STUDY TEXT:
IMF blesses China's yuan but the dollar is still dangerously dominant

'A dollar-centric financial world has created powerful and sinister distortions,' says SLJ Macro. The world will be safer as the Chinese yuan comes of age

By Ambrose Evans-Pritchard

Billions of pounds of QE unlikely to cause inflation - IMF. IMF chief Christine Lagarde has welcomed Japan's massive new money priting programme.

IMF chief Christine Lagarde gives China's yuan the thumbs up
 
 
The Chinese yuan is to join the elite currency basket of the International Monetary Fund, opening the way for a surge of investment flows that could send tremors through the global financial system.
 

The watershed moment marks an end to increasingly unhealthy era of US dollar dominance that has failed to keep pace with dramatic changes in the world economy, and it weakens Western control over the machinery of global markets and the economic rulebook.
 

The yuan will be become the fifth currency to make up the IMF’s basket of "Special Drawing Rights" (SDR) later next year, alongside the dollar, the euro, sterling and the Japanese yen.

The Fund deemed the yuan to be “freely usable”, even though China still has tight capital controls and badly bungled the Shanghai stock market crash earlier this year.


The IMF's decision was clearly a political move aimed at drawing China into the college of global governance.
 
David Marsh, from the official monetary forum OMFIF, said it is the first time that a developing country has been anointed in this way and marks a "momentous shift in the global power balance".

"Acquiescence by the US in this landmark move is recognition that China’s march to the top table of the world economy is unstoppable," he said.

Christine Lagarde, the IMF’s managing director, said China’s reform drive would bring about a “more robust international monetary and financial system”.

Stephen Jen, from SLJ Macro Partners, said premier Li Keqiang and reformers in China’s central bank are using the IMF push – with its allure of global prestige – to defeat vested interests within the Communist Party and push through free-market policies that would otherwise be impossible. “This is more than a vanity project,” he said.

He called the move a “cunning tactic” to outmanoeuvre opponents by inducing them to accept a commitment that looks symbolic and innocuous, but in reality implies a series of far-reaching steps that open up the Chinese financial system. It is economic revolution by stealth.

The world will be a much safer place if they can pull it off. Mr Jen said the global currency system has become dangerously unbalanced, a financial edifice based on dollar hegemony with a record $9 trillion of cross-border lending in dollars - most of it entirely outside US jurisdiction.


The world has never been so dollarised.

“This increasingly dollar-centric financial world has created several powerful and sinister distortions,” he said. It was a cause of the "global savings glut" before the Lehman crisis, and it then swamped emerging markets with excess liquidity created by the US Federal Reserve – a process now going into reverse.



This global “dollar standard” is incompatible with a multipolar trading system where many of these same emerging markets are much more dependent on China’s economy than they are on US demand. Finance and trade are out of alignment.

Yet China faces huge risks trying to open its system and free the yuan. Nobody knows whether capital will flood out of the country, or into it, and either could cause trouble.

Yang Zhao, from Nomura, said there is $17.3 trillion sitting in Chinese deposit accounts, and a big chunk is held by rich Chinese who will be allowed to switch half their assets into foreign stocks, bonds and real estate under the new "QDII2" liberalisation scheme.

DATASET RECORDS:
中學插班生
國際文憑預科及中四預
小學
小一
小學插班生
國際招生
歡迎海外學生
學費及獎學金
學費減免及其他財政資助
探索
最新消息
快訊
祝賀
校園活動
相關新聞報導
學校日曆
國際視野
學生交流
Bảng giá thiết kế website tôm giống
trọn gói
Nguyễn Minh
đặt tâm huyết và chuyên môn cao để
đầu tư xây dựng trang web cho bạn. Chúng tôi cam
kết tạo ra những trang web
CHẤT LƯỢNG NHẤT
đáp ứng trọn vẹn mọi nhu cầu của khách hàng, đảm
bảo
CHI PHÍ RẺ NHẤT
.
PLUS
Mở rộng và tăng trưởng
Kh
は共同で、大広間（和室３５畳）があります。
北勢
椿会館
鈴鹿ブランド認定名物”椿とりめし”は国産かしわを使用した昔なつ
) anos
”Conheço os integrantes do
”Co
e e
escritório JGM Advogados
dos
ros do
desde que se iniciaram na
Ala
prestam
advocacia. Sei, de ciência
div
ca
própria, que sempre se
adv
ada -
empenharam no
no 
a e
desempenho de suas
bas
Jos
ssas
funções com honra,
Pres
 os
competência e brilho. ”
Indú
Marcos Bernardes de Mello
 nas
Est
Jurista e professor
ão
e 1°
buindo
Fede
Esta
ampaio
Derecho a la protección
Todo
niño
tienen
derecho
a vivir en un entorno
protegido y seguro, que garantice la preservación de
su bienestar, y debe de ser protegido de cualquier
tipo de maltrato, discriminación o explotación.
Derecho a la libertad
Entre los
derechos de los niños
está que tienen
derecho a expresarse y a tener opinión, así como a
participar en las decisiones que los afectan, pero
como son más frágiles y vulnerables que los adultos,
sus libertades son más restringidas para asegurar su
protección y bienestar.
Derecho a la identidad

EXERCISE 1: Rewrite everything in the entries from their first line down to the line containing "protegido y seguro, que", with "entorno" replaced by "ambiente" and nothing else altered.
EXERCISE 2: Extend the article on the yuan joining the IMF currency basket, picking up after its final sentence.
The entries are unrelated to the text.

RESPONSE AREA 1:
中學插班生
國際文憑預科及中四預
小學
小一
小學插班生
國際招生
歡迎海外學生
學費及獎學金
學費減免及其他財政資助
探索
最新消息
快訊
祝賀
校園活動
相關新聞報導
學校日曆
國際視野
學生交流
Bảng giá thiết kế website tôm giống
trọn gói
Nguyễn Minh
đặt tâm huyết và chuyên môn cao để
đầu tư xây dựng trang web cho bạn. Chúng tôi cam
kết tạo ra những trang web
CHẤT LƯỢNG NHẤT
đáp ứng trọn vẹn mọi nhu cầu của khách hàng, đảm
bảo
CHI PHÍ RẺ NHẤT
.
PLUS
Mở rộng và tăng trưởng
Kh
は共同で、大広間（和室３５畳）があります。
北勢
椿会館
鈴鹿ブランド認定名物”椿とりめし”は国産かしわを使用した昔なつ
) anos
”Conheço os integrantes do
”Co
e e
escritório JGM Advogados
dos
ros do
desde que se iniciaram na
Ala
prestam
advocacia. Sei, de ciência
div
ca
própria, que sempre se
adv
ada -
empenharam no
no 
a e
desempenho de suas
bas
Jos
ssas
funções com honra,
Pres
 os
competência e brilho. ”
Indú
Marcos Bernardes de Mello
 nas
Est
Jurista e professor
ão
e 1°
buindo
Fede
Esta
ampaio
Derecho a la protección
Todo
niño
tienen
derecho
a vivir en un ambiente
protegido y seguro, que garantice la preservación de

RESPONSE AREA 2:
Markets remain skittish over the risk of capital flight after a devaluation scare in August, which set off an exodus of hot money and forced the authorities to defend the yuan. The police launched an assault on “underground banks” accused of smuggling money abroad.

Diana Choyleva, from Lombard Street Research, said there could be a “torrent of outflows” as soon as China lifts restrictions, setting off a yuan devaluation that would send a deflationary shock through the world economy. “This will be the moment of maximum danger,” she said.



Analysts say the pent-up money waiting to leave is roughly $2.2 trillion but it could be higher, and could snowball in a crisis.

The authorities know this and are keeping tight control over the exchange rate after burning their fingers over the summer. The yuan has been steady for four months on a trade-weighted basis.

Yet this currency stabilisation is untenable. Mr Jen said China faces the “Impossible Trinity”: it cannot have an independent monetary policy, an exchange target and an open capital account at the same time. One must give.

The central bank thinks the easiest of the three is to open up the capital account, but they do not yet know how to do so safely.



Set against the outflows is another great stash of capital likely to pour into the yuan as a result of liberalisation and the IMF effect. Foreign funds may want a bigger share of China’s bond market, already $6.5 trillion and growing fast.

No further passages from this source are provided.